Input ->

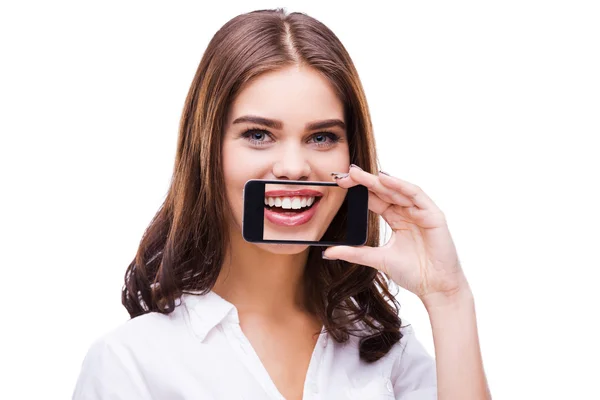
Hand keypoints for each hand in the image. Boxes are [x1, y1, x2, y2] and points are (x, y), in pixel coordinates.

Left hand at [323, 166, 469, 307]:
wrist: (436, 288)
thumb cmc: (414, 273)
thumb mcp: (377, 259)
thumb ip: (354, 253)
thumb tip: (328, 252)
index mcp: (396, 219)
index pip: (375, 198)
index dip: (358, 190)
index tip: (339, 183)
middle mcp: (408, 212)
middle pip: (384, 190)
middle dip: (364, 181)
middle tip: (345, 174)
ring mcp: (421, 212)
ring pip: (398, 189)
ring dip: (378, 180)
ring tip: (359, 174)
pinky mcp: (433, 215)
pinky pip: (416, 195)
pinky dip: (400, 185)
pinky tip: (385, 179)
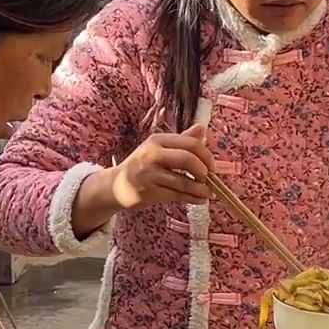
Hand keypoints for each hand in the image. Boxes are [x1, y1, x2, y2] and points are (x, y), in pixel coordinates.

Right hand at [72, 125, 212, 235]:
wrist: (117, 185)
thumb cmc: (143, 165)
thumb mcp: (159, 148)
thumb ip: (181, 140)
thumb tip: (202, 128)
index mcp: (157, 140)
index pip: (190, 143)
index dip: (206, 155)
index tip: (211, 165)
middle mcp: (152, 154)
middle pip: (187, 159)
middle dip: (204, 171)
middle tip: (209, 178)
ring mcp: (149, 174)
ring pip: (184, 182)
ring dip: (201, 189)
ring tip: (207, 193)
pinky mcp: (149, 192)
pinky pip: (177, 196)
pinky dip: (192, 198)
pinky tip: (199, 199)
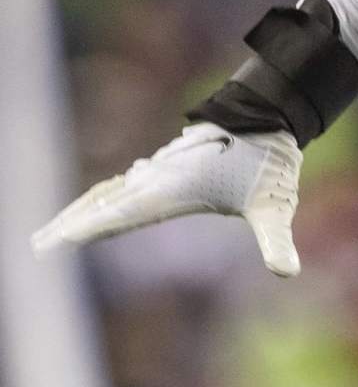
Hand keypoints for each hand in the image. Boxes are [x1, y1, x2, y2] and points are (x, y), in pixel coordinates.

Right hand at [32, 123, 302, 276]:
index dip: (88, 228)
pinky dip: (106, 196)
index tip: (56, 241)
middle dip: (72, 224)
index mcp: (175, 188)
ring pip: (114, 191)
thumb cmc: (273, 160)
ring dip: (84, 210)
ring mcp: (163, 169)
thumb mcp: (276, 206)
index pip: (122, 215)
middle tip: (40, 244)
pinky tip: (101, 202)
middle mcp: (161, 177)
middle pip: (106, 204)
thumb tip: (288, 273)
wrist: (275, 114)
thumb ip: (277, 240)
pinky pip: (128, 183)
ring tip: (58, 231)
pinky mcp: (171, 165)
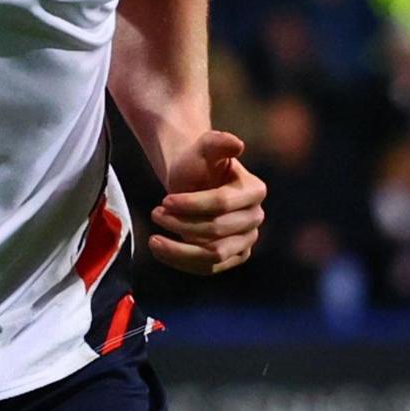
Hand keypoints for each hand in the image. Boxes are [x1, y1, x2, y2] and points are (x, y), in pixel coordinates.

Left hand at [149, 130, 265, 274]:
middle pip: (216, 231)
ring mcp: (246, 240)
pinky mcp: (232, 256)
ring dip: (179, 249)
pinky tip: (159, 249)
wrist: (191, 180)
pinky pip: (208, 268)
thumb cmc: (196, 163)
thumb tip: (236, 144)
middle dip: (181, 224)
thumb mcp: (202, 148)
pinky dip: (181, 262)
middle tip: (155, 213)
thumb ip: (216, 142)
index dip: (191, 204)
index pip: (222, 204)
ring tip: (153, 238)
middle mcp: (256, 217)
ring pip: (214, 255)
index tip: (164, 200)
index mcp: (255, 190)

About this task ->
Only the pictures are to be left out; write out all the other data exactly.

Result of the task ->
Hand keypoints for each hand in the image. Boxes are [x1, y1, x2, y2] and points are (x, y), in pixel coordinates.

Left hand at [323, 166, 469, 307]:
wrist: (436, 288)
thumb cmc: (414, 273)
thumb mcp: (377, 259)
thumb ip: (354, 253)
thumb tip: (328, 252)
index mcp: (396, 219)
index pip: (375, 198)
index dip: (358, 190)
index tip: (339, 183)
middle mcp: (408, 212)
middle pip: (384, 190)
middle dip: (364, 181)
middle tip: (345, 174)
ring mcp: (421, 212)
ring pip: (398, 189)
ring dip: (378, 180)
ring tip: (359, 174)
pinky mcp: (433, 215)
pinky pip: (416, 195)
pinky dip: (400, 185)
pinky tip: (385, 179)
Hand keypoints for each hand in the image. Boxes are [x1, y1, x2, y2] and points are (x, y), in pixel coordinates.

Right hand at [72, 125, 212, 235]:
wrist: (117, 185)
thumb cmc: (143, 165)
thumb mcp: (159, 148)
thumb ip: (181, 140)
thumb tip: (202, 128)
index mcp: (157, 140)
index pip: (190, 143)
index dip: (206, 155)
index tip: (211, 165)
middle mcp: (152, 154)
middle pip: (187, 159)
middle dip: (204, 171)
middle tip: (209, 178)
ring mcp: (149, 174)
ring pip: (184, 182)
ring dip: (201, 189)
ring tip: (207, 193)
pinky mcp: (149, 192)
pinky pip: (177, 196)
pinky dip: (192, 198)
pinky tip: (199, 199)
Hand keypoints for each hand in the image. Boxes are [x1, y1, x2, y2] and points are (x, y), in pixel coordinates.

Right hand at [32, 123, 302, 276]:
index dip: (88, 228)
pinky dip: (106, 196)
index tip: (56, 241)
middle dip: (72, 224)
index mcp: (175, 188)
ring pip: (114, 191)
thumb cmc: (273, 160)
ring dip: (84, 210)
ring mcp: (163, 169)
thumb mcp: (276, 206)
index pip: (122, 215)
middle tip: (40, 244)
pinky tip: (101, 202)
middle mcp: (161, 177)
middle pip: (106, 204)
thumb tip: (288, 273)
wrist: (275, 114)
thumb ip: (277, 240)
pinky pip: (128, 183)
ring tip: (58, 231)
pinky mcp: (171, 165)
Hand keypoints for each hand in the image. Boxes are [x1, y1, x2, y2] and points are (x, y), in pixel coordinates.

Left hand at [149, 130, 265, 274]:
middle pip: (216, 231)
ring mcp: (246, 240)
pinky mcp: (232, 256)
ring dip: (179, 249)
pinky tip: (159, 249)
wrist: (191, 180)
pinky pip: (208, 268)
thumb cmc: (196, 163)
thumb tip: (236, 144)
middle dip: (181, 224)
thumb mcp: (202, 148)
pinky dip: (181, 262)
middle tip: (155, 213)
thumb ip: (216, 142)
index dip: (191, 204)
index pip: (222, 204)
ring tip: (153, 238)
middle mcp: (256, 217)
ring pip: (214, 255)
index tip: (164, 200)
index mcp: (255, 190)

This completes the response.